City planners have long discussed how to capitalize on the infrastructure of the Martin Luther King Jr. East Busway as a bikeway but the structural challenges and risks of road sharing always scuttled the idea. Elaine Kramer, a designer / planner for landscape architecture firm Pashek Associates and a recent graduate from Chatham University’s Master of Landscape Architecture program, has designed a trail that parallels the busway in direction and speed without ever infringing on it.
A mile and a quarter in length, Kramer says the trail—developed as the capstone of her master’s degree—would quickly connect pedestrians and cyclists in the Oakland hub to Lawrenceville, the Strip District, and Downtown as well as to existing bus lines and bike trails to create a more connected multimodal system.
“That valley has been used for more than a century as a transportation corridor. [This] resurrects a really smart idea that somehow got literally buried over time,” she says.
On an 1872 map of Pittsburgh Neville Street, now a dead end, extends from Oakland through the then-neighborhood of Millwood before spilling into Lawrenceville. It cuts a swathe identical to the first stretch of Kramer’s proposed Neville Trail.
Beginning at Centre Avenue in North Oakland the trail drops into the steep, undeveloped hillsides west of Melwood Avenue before picking up the curve of the busway. Passing under the Bloomfield Bridge the trail swings toward downtown, flowing into N. Ruthven Street before connecting to the Herron Avenue Bridge.
Numerous studies indicate that trails can help drive economic viability and economic improvement; Kramer says Neville Trail would be no different.
“I think there could be a really nice ‘trickle up’ effect from the development of resources or amenities at the top and bottom of this trail,” she says, adding that the proposed termination point at Herron Avenue is a major transit hub surrounded by vacant properties. “They’re ready for their next generation of life.”
Though Neville Trail begins in District 8 the majority of the route would reside in Councilwoman Deb Gross’ District 7, which Gross notes is home to almost half of Bike Pittsburgh’s membership. Gross says the trail appealed to her as a means of making inter-community navigation easier.
“I have high density neighborhoods in my district and people are looking for alternate ways to travel. This would serve people from that whole plateau of the East End to get to Downtown and the Strip District.”
Jason Vrabel, adjunct professor in Chatham’s landscape architecture school and Kramer’s advisor, says Bike Pittsburgh has done a great job of connecting those neighborhoods via an on-street route.
“But it requires a bit of grit,” he says. “When you start to imagine a leisurely 10-minute ride and then just kind of popping out in the Strip District, it’s a really compelling idea for a lot of people who aren’t maybe up for [riding in traffic].”
Vrabel adds that the trail would complement ongoing multimodal infrastructure projects.
“There’s a lot of tension around the stuff happening on the streets, the stuff that appears to be taking away from motorists to reallocate towards cycling, and this project doesn’t do that.”

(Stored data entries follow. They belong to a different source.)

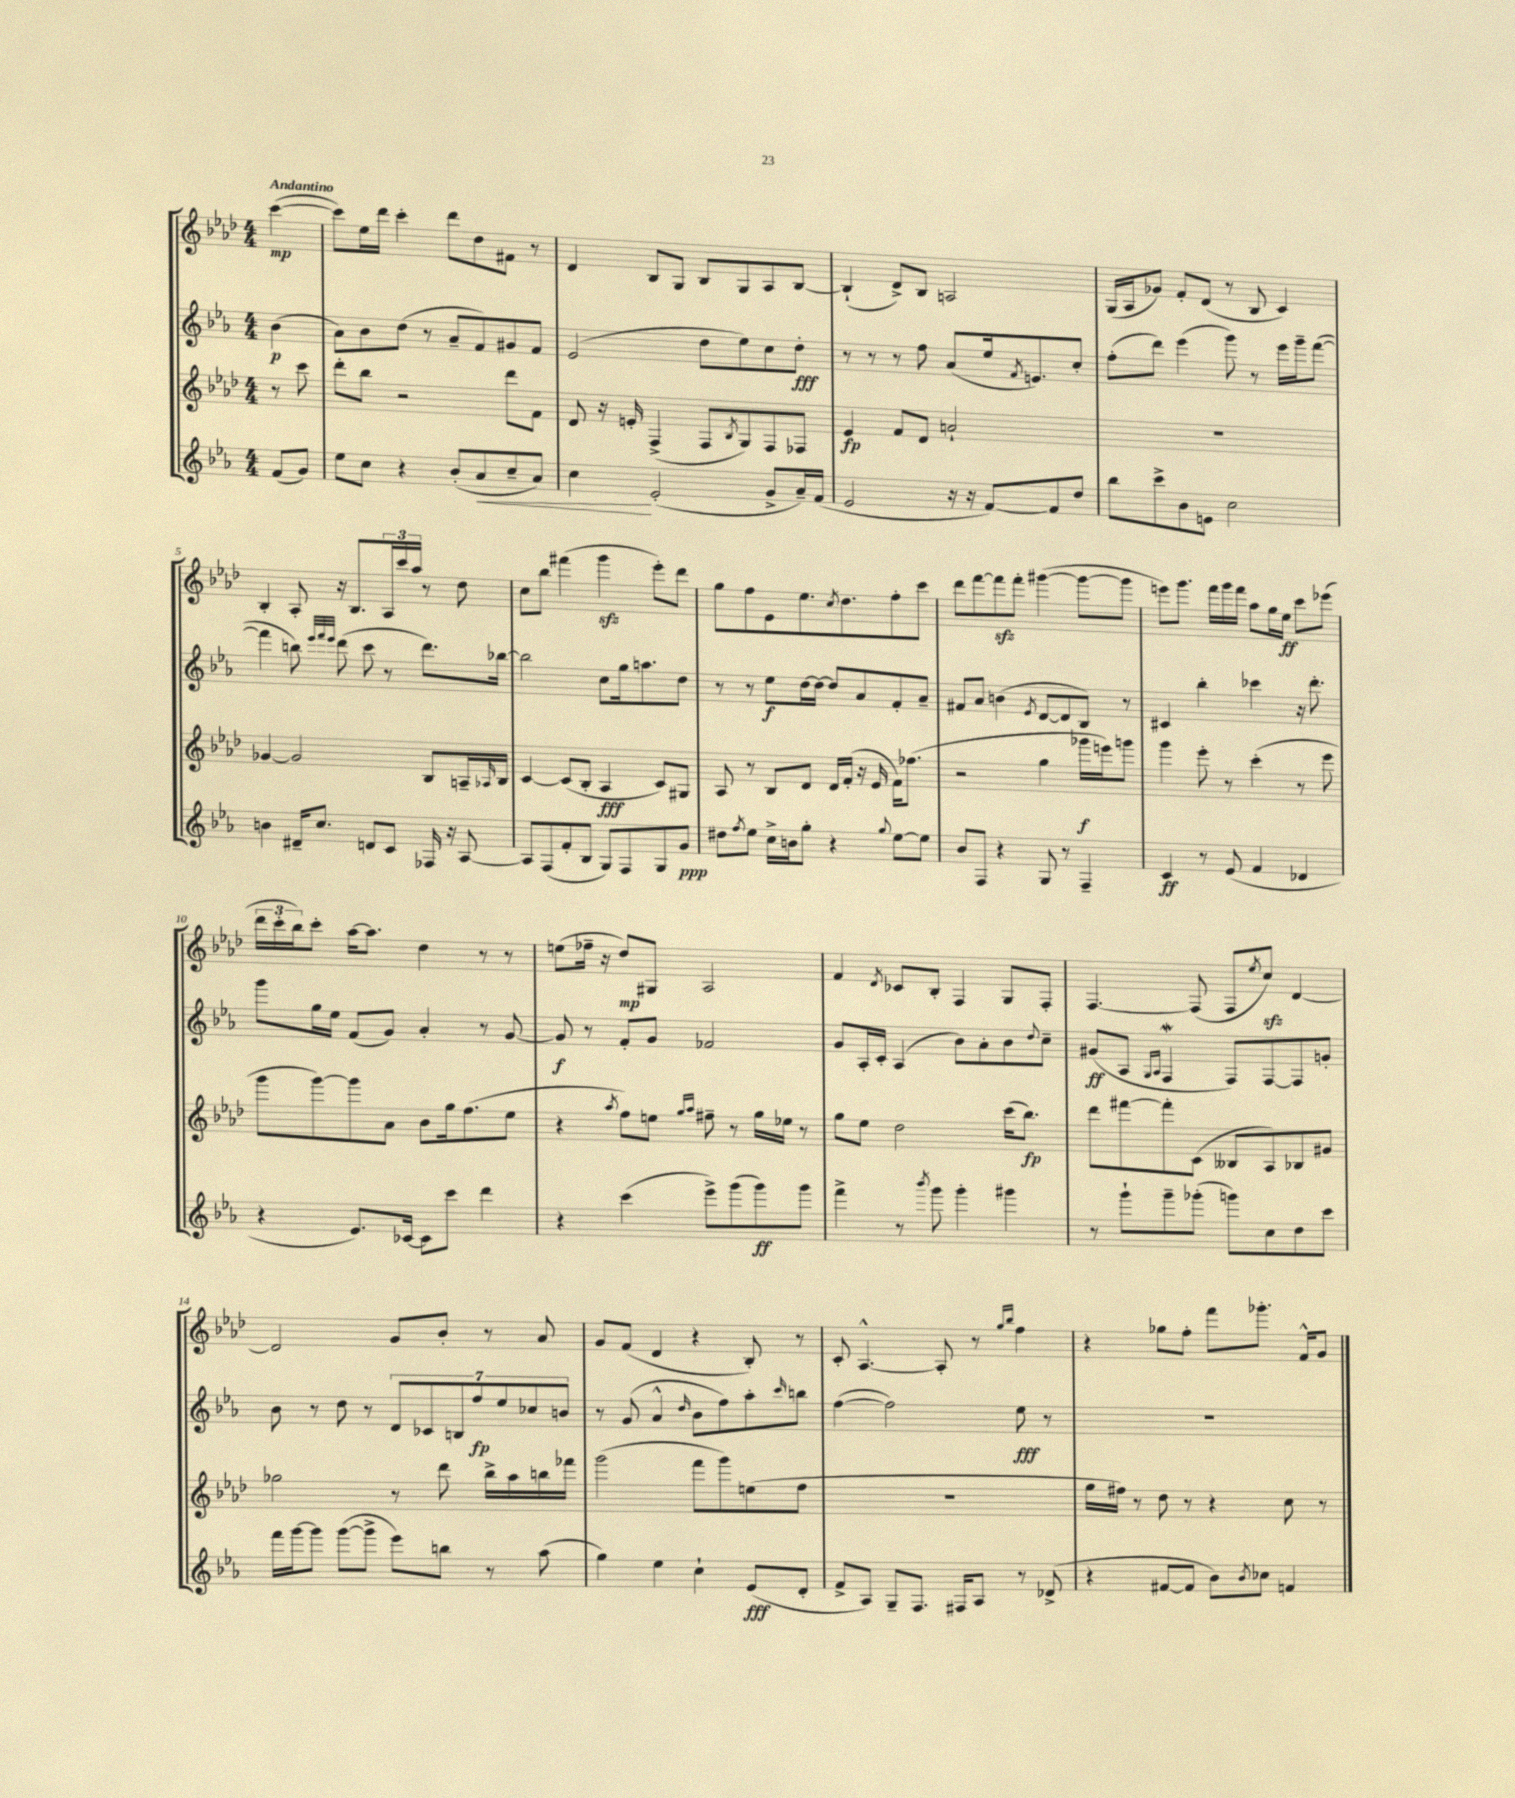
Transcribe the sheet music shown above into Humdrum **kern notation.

**kern	**dynam	**kern	**dynam	**kern	**dynam	**kern	**dynam
*part4	*part4	*part3	*part3	*part2	*part2	*part1	*part1
*staff4	*staff4	*staff3	*staff3	*staff2	*staff2	*staff1	*staff1
*clefG2	*	*clefG2	*	*clefG2	*	*clefG2	*
*k[b-e-a-]	*	*k[b-e-a-d-]	*	*k[b-e-a-]	*	*k[b-e-a-d-]	*
*M4/4	*	*M4/4	*	*M4/4	*	*M4/4	*
=	=	=	=	=	=	=	=
!	!	!	!	!	!	!LO:TX:a:B:t=Andantino	!
(8f/L	.	8r	.	(4b-\	p	([4ccc\	mp
8g/J)	.	8ccc\	.	.	.	.	.
=1	=1	=1	=1	=1	=1	=1	=1
8ee-\L	.	8ddd-'\L	.	8a-\L)	.	8ccc\L])	.
8cc\J	.	8bb-\J	.	8b-\	.	16ee-\L	.
.	.	.	.	.	.	16ddd-\JJ	.
4r	.	2r	.	(8dd\J	.	4ccc'\	.
.	.	.	.	8r	.	.	.
(8b-'/L	.	.	.	8a-~/L	.	8ddd-\L	.
!	!LO:HP:b	!	!	!	!	!	!
8a-/	<	.	.	8f/)	.	8dd-\	.
8cc~/	.	8ddd-\L	.	8g#X/	.	8f#X\J	.
8a-/J)	.	8f\J	.	8f/J	.	8r	.
=2	=2	=2	=2	=2	=2	=2	=2
4cc\	.	8d-/	.	(2e-/	.	4d-/	.
.	.	16r	.	.	.	.	.
.	.	16en'/	.	.	.	.	.
(2e-'/	[	(4F^/	.	.	.	8B-/L	.
.	.	.	.	.	.	8G/J	.
.	.	8F/L	.	8dd\L	.	8B-/L	.
.	.	8qB-/	.	.	.	.	.
.	.	8G/)	.	8ee-\)	.	8G/	.
8g^/L	.	8F/	.	8cc\	.	8A-/	.
16a-~/L)	.	8F-X/J	.	8dd'\J	fff	[8B-/J	.
(16f/JJ	.	.	.	.	.	.	.
=3	=3	=3	=3	=3	=3	=3	=3
2e-/	.	4e-/	fp	8r	.	(4B-`/]	.
.	.	.	.	8r	.	.	.
.	.	8f/L	.	8r	.	8d-^/L)	.
.	.	8d-/J	.	8ff\	.	8B-/J	.
16r	.	2an`/	.	(8a-/L	.	2An/	.
16r	.	.	.	.	.	.	.
[8f/L)	.	.	.	16ee-/k	.	.	.
.	.	.	.	8qf/	.	.	.
.	.	.	.	8.en/)	.	.	.
8f/]	.	.	.	.	.	.	.
8dd/J	.	.	.	8cc'/J	.	.	.
=4	=4	=4	=4	=4	=4	=4	=4
8bb-\L	.	1r	.	(8ff'\L	.	(16G/LL	.
.	.	.	.	.	.	16A-/J	.
8ccc^\	.	.	.	8ddd\J)	.	8g-X/J)	.
8b-\	.	.	.	(4eee-\	.	8f'/L	.
8en\J	.	.	.	.	.	(8d-/J	.
2cc\	.	.	.	8ggg\)	.	8r	.
.	.	.	.	8r	.	8B-/	.
.	.	.	.	16eee-\LL	.	4c/)	.
.	.	.	.	16ggg~\J	.	.	.
.	.	.	.	([8fff\J	.	.	.
!!LO:LB:g=z
=5	=5	=5	=5	=5	=5	=5	=5
4bn\	.	[4g-X/	.	4fff\]	.	4B-'/	.
16d#X~/KL	.	2g-/]	.	8bbn\)	.	8A-'/	.
8.cc/J	.	.	.	.	.	.	.
.	.	.	.	32qqeee-/LLL	.	.	.
.	.	.	.	32qqfff/	.	.	.
.	.	.	.	32qqeee-/JJJ	.	.	.
.	.	.	.	(8ddd\	.	16r	.
.	.	.	.	.	.	8.B-/L	.
8dn/L	.	.	.	8ccc\	.	.	.
8c/J	.	.	.	8r	.	24A-/L	.
.	.	.	.	.	.	24ccc/	.
.	.	.	.	.	.	24aa-/JJ	.
16F-X/	.	8B-/L	.	8.ddd\L)	.	8r	.
16r	.	.	.	.	.	.	.
[8A-/	.	16An~/L	.	.	.	8dd-\	.
.	.	16qqA-X/	.	.	.	.	.
.	.	16B-/JJ	.	[16bb-X\Jk	.	.	.
=6	=6	=6	=6	=6	=6	=6	=6
8A-/L]	.	[4c/	.	2bb-\]	.	8cc\L	.
(8F/	.	.	.	.	.	8bb-\J	.
8f'/	.	(8c/L]	.	.	.	(4fff#X\	.
8B-/J	.	8B-'/J	.	.	.	.	.
8G/L)	.	4A-/	fff	8cc\L	.	4gggzz\	.
8F/	.	.	.	16gg\k	.	.	.
.	.	.	.	8.aan\	.	.	.
8G/	.	8c/L)	.	.	.	8eee-'\L)	.
8g/J	ppp	8G#X/J	.	8dd\J	.	8ddd-\J	.
=7	=7	=7	=7	=7	=7	=7	=7
8dd#X\L	.	8A-/	.	8r	.	8gg\L	.
8qff/	.	.	.	.	.	.	.
8ee-\J	.	8r	.	8r	.	8ff\	.
16cc^\LL	.	8B-/L	.	8ee-\L	f	8e-\	.
16bn\J	.	.	.	.	.	.	.
8gg'\J	.	8d-/J	.	[16dd\L	.	8.ee-\	.
.	.	.	.	16dd\JJ_	.	.	.
4r	.	16d-/LL	.	8dd/L]	.	.	.
.	.	.	.	.	.	8qcc/	.
.	.	(16f'/JJ	.	.	.	8.dd-\	.
.	.	16r	.	8a-/	.	.	.
.	.	16e-/	.	.	.	.	.
8qqgg/	.	.	.	.	.	.	.
[8ee-\L	.	16f\KL)	.	8f'/	.	8ff'\	.
.	.	(8.ff-X\J	.	.	.	.	.
8ee-\J]	.	.	.	8a-~/J	.	8ccc\J	.
=8	=8	=8	=8	=8	=8	=8	=8
8b-/L	.	2r	.	8f#X/L	.	8ddd-\L	.
8F/J	.	.	.	8a-/J	.	[8fff\	.
4r	.	.	.	(4bn\	.	8fffzz\]	.
.	.	.	.	.	.	8fff'\J	.
.	.	.	.	8qe-/	.	.	.
8G/	.	4gg\	.	[8d/L	.	([4ggg#X\	.
8r	.	.	.	8d/]	.	.	.
4F~/	.	16ggg-X\LL	f	8B-/J)	.	8ggg#\L_	.
.	.	16eeen\J)	.	.	.	.	.
.	.	8gggn\J	.	8r	.	8ggg#\J]	.
=9	=9	=9	=9	=9	=9	=9	=9
4c/	ff	4ggg\	.	4c#X/	.	8eeen\L)	.
.	.	.	.	.	.	8.ggg\J	.
8r	.	8eee-'\	.	4bb-'\	.	.	.
.	.	.	.	.	.	16fff\LL	.
(8e-/	.	8r	.	.	.	16ggg\	.
.	.	.	.	.	.	16fff\JJ	.
4f/	.	(4ccc'\	.	4ccc-X\	.	8aa-\L	.
.	.	.	.	.	.	16gg\L	.
.	.	.	.	.	.	16ee-\JJ	ff
4d-X/	.	8r	.	16r	.	8ccc\L	.
.	.	.	.	8.ddd'\	.	.	.
.	.	8eee-\	.	.	.	(8eee-X\J	.
!!LO:LB:g=z
=10	=10	=10	=10	=10	=10	=10	=10
4r	.	8ggg\L	.	8ggg\L	.	24ddd-\LL	.
.	.	.	.	.	.	24ccc'\	.
.	.	.	.	.	.	24bb-\J)	.
.	.	[8ggg\)	.	16gg\L	.	8ccc'\J	.
.	.	.	.	16ee-\JJ	.	.	.
8.e-/L)	.	8ggg\]	.	(8f/L	.	[16aa-\KL	.
.	.	.	.	.	.	8.aa-\J]	.
.	.	8a-\J	.	8g/J)	.	.	.
[16c-X/Jk	.	.	.	.	.	.	.
8c-\L]	.	8b-\L	.	4a-'/	.	4dd-\	.
8ccc\J	.	16gg\k	.	.	.	.	.
.	.	(8.ff\	.	.	.	.	.
4ddd\	.	.	.	8r	.	8r	.
.	.	8ee-\J	.	[8g/	.	8r	.
=11	=11	=11	=11	=11	=11	=11	=11
4r	.	4r	.	8g/]	f	(8een\L	.
.	.	.	.	8r	.	16ff-X~\Jk	.
.	.	.	.	.	.	16r	.
.	.	8qaa-/	.	.	.	.	.
(4ccc\	.	8ff\L)	.	8f'/L	.	8dd-/L)	mp
.	.	8een\J	.	8g/J	.	8G#X/J	.
.	.	16qqgg/LL	.	.	.	.	.
.	.	16qqaa-/JJ	.	.	.	.	.
8eee-^\L)	.	8ff#X~\	.	2f-X/	.	2A-/	.
(8ggg\	.	8r	.	.	.	.	.
8ggg\)	ff	16gg\LL	.	.	.	.	.
.	.	16ee-X\JJ	.	.	.	.	.
8ggg\J	.	8r	.	.	.	.	.
=12	=12	=12	=12	=12	=12	=12	=12
4fff^\	.	8gg\L	.	8g/L	.	4f/	.
.	.	8ee-\J	.	16A-'/L	.	.	.
.	.	.	.	16c'/JJ	.	.	.
.	.	.	.	.	.	8qd-/	.
8r	.	2dd-\	.	(4A-/	.	8c-X/L	.
8qbbb-/	.	.	.	.	.	.	.
8ggg\	.	.	.	.	.	8B-'/J	.
4ggg'\	.	.	.	8b-\L)	.	4F/	.
.	.	.	.	8a-'\	.	.	.
4ggg#X\	.	(16ccc\KL	.	8b-\	.	8G/L	.
.	.	8.bb-\J)	fp	.	.	.	.
.	.	.	.	8qqdd/	.	.	.
.	.	.	.	8cc~\J	.	8F'/J	.
=13	=13	=13	=13	=13	=13	=13	=13
8r	.	8ddd-\L	.	(8g#X/L	ff	[4.F/	.
8ggg`\L	.	[8fff#X\	.	8A-/J	.	.	.
.	.	.	.	16qqG/LL	.	.	.
.	.	.	.	16qqA-/JJ	.	.	.
8ggg~\	.	8fff#'\]	.	4FW/	.	.	.
(8ggg-X'\J	.	(8c\J	.	.	.	(8F/]	.
8gggn\L)	.	8B--X/L	.	8F/L)	.	8F/L	.
.	.	.	.	.	.	8qee-/	.
8cc\	.	8A-/)	.	[8F/	.	8cczz/J)	.
8dd\	.	8B-X/	.	8F/]	.	[4d-/	.
8ccc\J	.	8g#X/J	.	8gn'/J	.	.	.
!!LO:LB:g=z
=14	=14	=14	=14	=14	=14	=14	=14
16fff\LL	.	2gg-X\	.	8b-\	.	2d-/]	.
[16ggg\J	.	.	.	.	.	.	.
8ggg\J]	.	.	.	8r	.	.	.
([8ggg\L	.	.	.	8dd\	.	.	.
8ggg^\J]	.	.	.	8r	.	.	.
8eee-\L)	.	8r	.	14d/L	.	8g/L	.
.	.	.	.	14c-X/	.	.	.
8bbn\J	.	8ddd-\	.	.	.	8b-'/J	.
.	.	.	.	14Bn/	.	.	.
.	.	.	.	14ff/	fp	.	.
8r	.	16bb-^\LL	.	.	.	8r	.
.	.	.	.	14ee-/	.	.	.
.	.	16aa-\	.	.	.	.	.
.	.	.	.	14cc-X/	.	.	.
(8aa-\	.	16bbn\	.	.	.	8a-/	.
.	.	.	.	14bn/J	.	.	.
.	.	16fff-X\JJ	.	.	.	.	.
=15	=15	=15	=15	=15	=15	=15	=15
4gg\)	.	(2ggg\	.	8r	.	8g/L	.
.	.	.	.	(8g/	.	(8f/J	.
4ee-\	.	.	.	4a-^^/	.	4d-/	.
.	.	.	.	16qqdd/	.	.	.
4cc`\	.	8fff\L	.	8b-\L	.	4r	.
.	.	8ggg\)	.	8ff\)	.	.	.
(8e-/L	fff	(8een\	.	8aa-'\	.	8B-'/)	.
.	.	.	.	16qqccc/	.	.	.
8d'/J	.	8ff\J	.	8bbn\J	.	8r	.
=16	=16	=16	=16	=16	=16	=16	=16
8f^/L	.	1r	.	([4ff\	.	8c'/	.
8A-/J)	.	.	.	.	.	[4.A-^^/	.
8G~/L	.	.	.	2ff\])	.	.	.
8.F/J	.	.	.	.	.	.	.
.	.	.	.	.	.	8A-'/]	.
16F#X/KL	.	.	.	.	.	.	.
8A-/J	.	.	.	.	.	8r	.
.	.	.	.	.	.	16qqgg/LL	.
.	.	.	.	.	.	16qqbb-/JJ	.
8r	.	.	.	8ee-\	fff	4ff\	.
(8d-X^/	.	.	.	8r	.	.	.
=17	=17	=17	=17	=17	=17	=17	=17
4r	.	16gg\LL	.	1r	.	4r	.
.	.	16ff#X\JJ)	.	.	.	.	.
.	.	8r	.	.	.	.	.
[8f#X/L	.	8dd-\	.	.	.	8gg-X\L	.
8f#/J]	.	8r	.	.	.	8ff'\J	.
8b-\L)	.	4r	.	.	.	8fff\L	.
8qb-/	.	.	.	.	.	.	.
8cc-X\J	.	.	.	.	.	8.ggg-X'\J	.
4fn/	.	8cc\	.	.	.	.	.
.	.	.	.	.	.	16f^^/KL	.
.	.	8r	.	.	.	8g/J	.
==	==	==	==	==	==	==	==
*-	*-	*-	*-	*-	*-	*-	*-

The hillsides above the busway are rare stretches of undeveloped space, and a trail there would plunge people walking home with groceries or cyclists out for a spin into a pastoral setting says Kramer, thereby providing a welcome respite from the urban whirlwind.
Gross included the Neville Trail in her 2015 capital budget requests, asking for $50,000 to commission a feasibility study. The study would identify the project’s challenges and estimate costs of building it. As the budget moves through the approval process, Gross expects pushback on the requested allocation.
“We have lots of really important projects and places in our city infrastructure that haven’t seen the amount of resources they’ve needed for a long time,” she says. “But yet it’s also important to move forward with new projects.”
Kramer, who worked with a wide array of community groups in developing the proposal, says she hopes the budget request survives.
“I would love to see it go to the next stage, especially as a Pittsburgher who really feels pride and wants to see the city try new things and become a little better every day.”